In her TED talk, Duckworth defines Grit as "Passion and perseverance in the pursuit of very long term goals”. I think of it as mundane excellence. The tedious and important daily dedication to your craft despite distractions, downturns, and dry spells. Grit is the thing that drives me to work one more day for small gains to my craft.
Duckworth recently discussed what Grit looks like today - post Covid - in a TED Podcast, How to turn Grit into a lifelong habit. It is worth a listen.
For me, Grit is grounded in two things: Resilience and Patience.
Resilience to ride the shifts and pivots of a small business.
Patience to show up every day, stick with it, and reframe the whole thing as a learning journey.
When I started my business six years ago, a colleague warned that it would take three years to be taken seriously and for clients to believe you’ll stick with it. Just now, the work is more repeatable and clients are coming back for second and third engagements. I needed all six years of the learning journey.
Today’s challenge: How do I think long-term in a world where change is constant?
Can we anticipate what a three year timespan will even look like? One year? Six months? With so much in flux, the simplest way forward may be to pick a vague direction that lines up with your values and take one small step forward.
The vague direction I’m headed in: building a business that is purposeful and portable. I’ve traded off security, stability and structure for purpose driven, flexible work that can be done when and where I want. Setting your vague compass in the direction of your values makes perseverance and resilience easier.
How to move forward without a long-term goal? Get moving!
Do something. Anything. Successful problem solvers have what’s called a "bias toward action." I know, I know….the thought of jumping to action makes the cautious among us tremble.
As a female professional, I've seen and felt the widespread "confidence crisis" of women in corporations, nonprofits, schools, and start-ups. Few women appear immune. In my experience the single most potent antidote to jumpstart confidence is to get into action.
"Action is a high road to self-confidence" Bruce Lee.
Action helps you build your way forward and kicks off a learning journey.
Action provides a full body experience - rich with data and learning.
The courage to take action is the antidote to imposter syndrome and self doubt.
My story of Grit
Three years ago, I packaged all of my design and innovation insights and tools into a workshop called "the Anatomy of an Idea." I began teaching a two-hour evening workshop at General Assembly. It took weeks to prepare. Anyone who has curated a career's worth of content, insights, and tools knows the investment involved.

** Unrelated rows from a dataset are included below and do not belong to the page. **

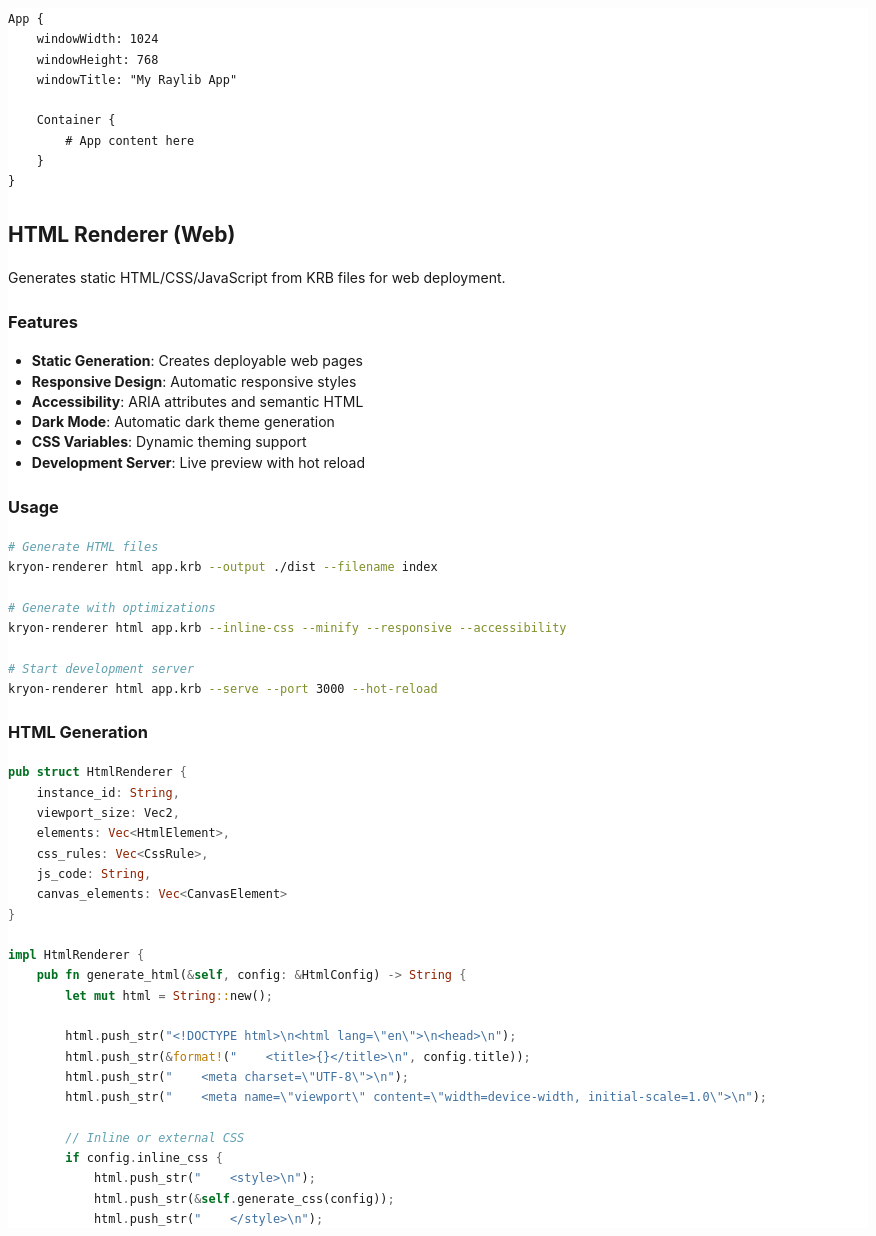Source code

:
 ```kry
App {
    windowWidth: 1024
    windowHeight: 768
    windowTitle: "My Raylib App"
    
    Container {
        # App content here
    }
}
```

## HTML Renderer (Web)

Generates static HTML/CSS/JavaScript from KRB files for web deployment.

### Features

- **Static Generation**: Creates deployable web pages
- **Responsive Design**: Automatic responsive styles
- **Accessibility**: ARIA attributes and semantic HTML
- **Dark Mode**: Automatic dark theme generation
- **CSS Variables**: Dynamic theming support
- **Development Server**: Live preview with hot reload

### Usage

```bash
# Generate HTML files
kryon-renderer html app.krb --output ./dist --filename index

# Generate with optimizations
kryon-renderer html app.krb --inline-css --minify --responsive --accessibility

# Start development server
kryon-renderer html app.krb --serve --port 3000 --hot-reload
```

### HTML Generation

```rust
pub struct HtmlRenderer {
    instance_id: String,
    viewport_size: Vec2,
    elements: Vec<HtmlElement>,
    css_rules: Vec<CssRule>,
    js_code: String,
    canvas_elements: Vec<CanvasElement>
}

impl HtmlRenderer {
    pub fn generate_html(&self, config: &HtmlConfig) -> String {
        let mut html = String::new();
        
        html.push_str("<!DOCTYPE html>\n<html lang=\"en\">\n<head>\n");
        html.push_str(&format!("    <title>{}</title>\n", config.title));
        html.push_str("    <meta charset=\"UTF-8\">\n");
        html.push_str("    <meta name=\"viewport\" content=\"width=device-width, initial-scale=1.0\">\n");
        
        // Inline or external CSS
        if config.inline_css {
            html.push_str("    <style>\n");
            html.push_str(&self.generate_css(config));
            html.push_str("    </style>\n");
```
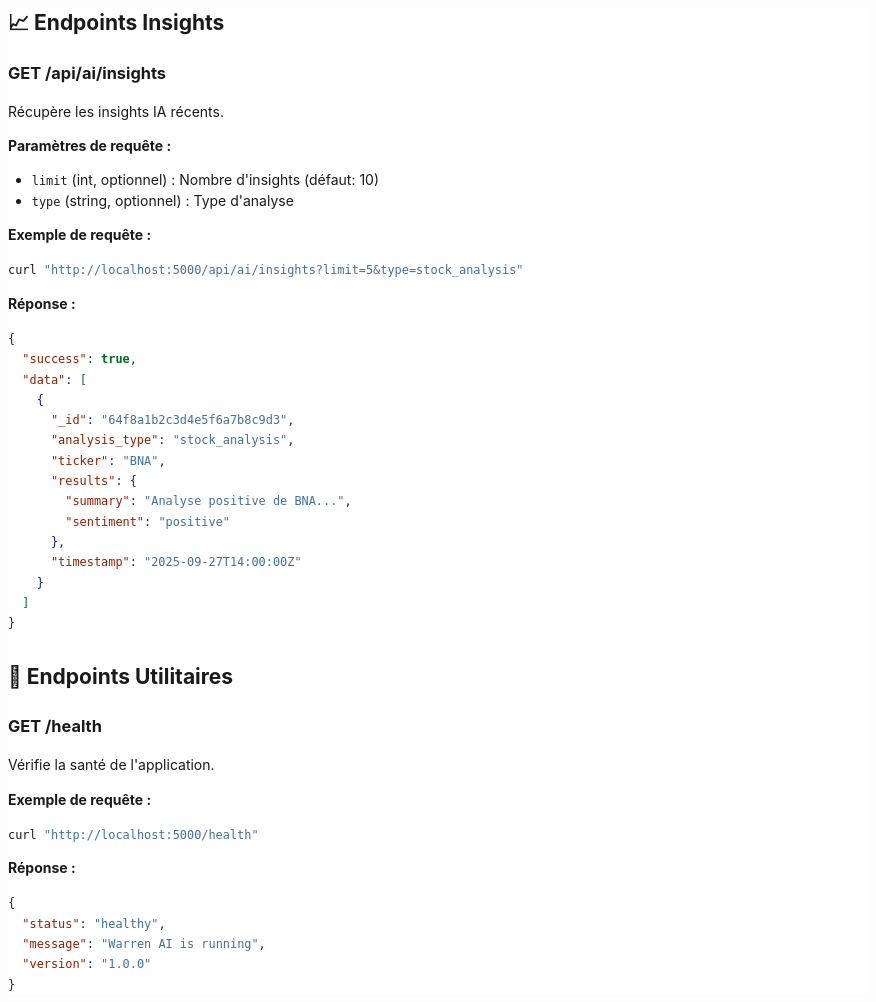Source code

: ## 📈 Endpoints Insights

### GET /api/ai/insights

Récupère les insights IA récents.

**Paramètres de requête :**
- `limit` (int, optionnel) : Nombre d'insights (défaut: 10)
- `type` (string, optionnel) : Type d'analyse

**Exemple de requête :**
```bash
curl "http://localhost:5000/api/ai/insights?limit=5&type=stock_analysis"
```

**Réponse :**
```json
{
  "success": true,
  "data": [
    {
      "_id": "64f8a1b2c3d4e5f6a7b8c9d3",
      "analysis_type": "stock_analysis",
      "ticker": "BNA",
      "results": {
        "summary": "Analyse positive de BNA...",
        "sentiment": "positive"
      },
      "timestamp": "2025-09-27T14:00:00Z"
    }
  ]
}
```

## 🔧 Endpoints Utilitaires

### GET /health

Vérifie la santé de l'application.

**Exemple de requête :**
```bash
curl "http://localhost:5000/health"
```

**Réponse :**
```json
{
  "status": "healthy",
  "message": "Warren AI is running",
  "version": "1.0.0"
}
```
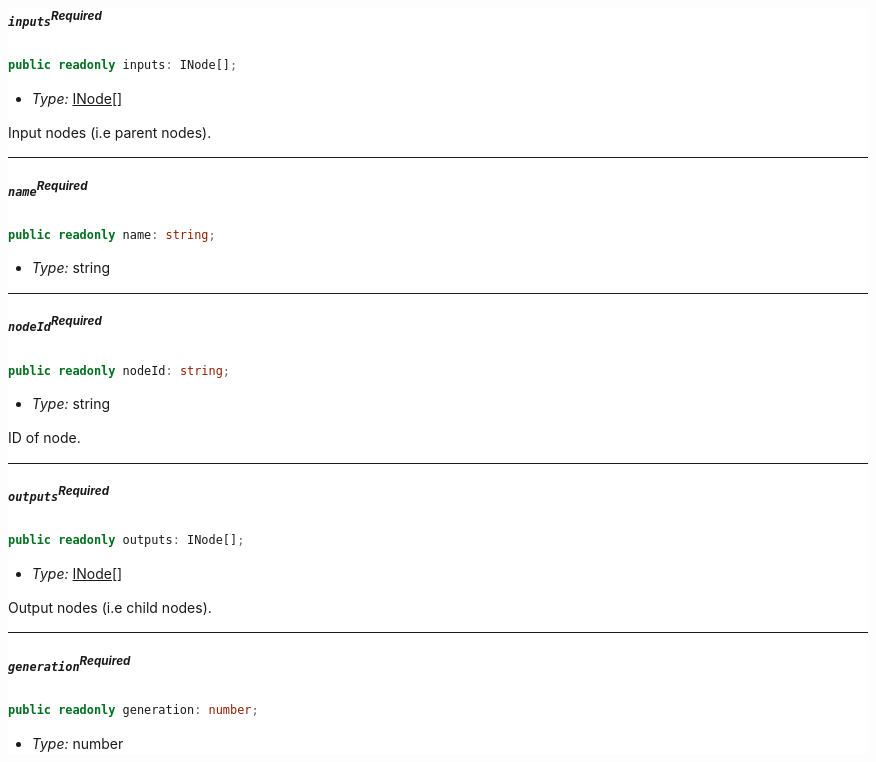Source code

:
##### `inputs`<sup>Required</sup> <a name="inputs" id="cdk-glue-job-builder.ApplyMapping.property.inputs"></a>

```typescript
public readonly inputs: INode[];
```

- *Type:* <a href="#cdk-glue-job-builder.INode">INode</a>[]

Input nodes (i.e parent nodes).

---

##### `name`<sup>Required</sup> <a name="name" id="cdk-glue-job-builder.ApplyMapping.property.name"></a>

```typescript
public readonly name: string;
```

- *Type:* string

---

##### `nodeId`<sup>Required</sup> <a name="nodeId" id="cdk-glue-job-builder.ApplyMapping.property.nodeId"></a>

```typescript
public readonly nodeId: string;
```

- *Type:* string

ID of node.

---

##### `outputs`<sup>Required</sup> <a name="outputs" id="cdk-glue-job-builder.ApplyMapping.property.outputs"></a>

```typescript
public readonly outputs: INode[];
```

- *Type:* <a href="#cdk-glue-job-builder.INode">INode</a>[]

Output nodes (i.e child nodes).

---

##### `generation`<sup>Required</sup> <a name="generation" id="cdk-glue-job-builder.ApplyMapping.property.generation"></a>

```typescript
public readonly generation: number;
```

- *Type:* number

My first class had six students. Six. My second class was a big hotel chain with an audience of 30 people. They canceled at 6 pm the evening before. So. Many. Hours. Invested.
Since then, I've refined and delivered this workshop over 50 times to hundreds of students.
Grit is a rearview mirror experience.
A few weeks ago, as my husband and I were parking the car near the General Assembly sign in Ponce City Market, he asked, "Remember when you used to teach your night class?"
Wow. I thought. Yes, I do remember. The uncomfortable, clunky first versions of my class fueled my business and, more importantly, my confidence.
Grit is patience
As we dust ourselves off and get back into the arena - remember that Grit isn’t magic. It’s patience to pursue a vague, ambiguous, values oriented goal.
The need for Grit, perseverance, and taking courageous action never really ends. At 25 or 75, at the top of your game or your first day, patience will pay you back tenfold.
If we were in Vegas, we’d be “doubling down”.
In real life, we are doubling down too, but on grit and patience.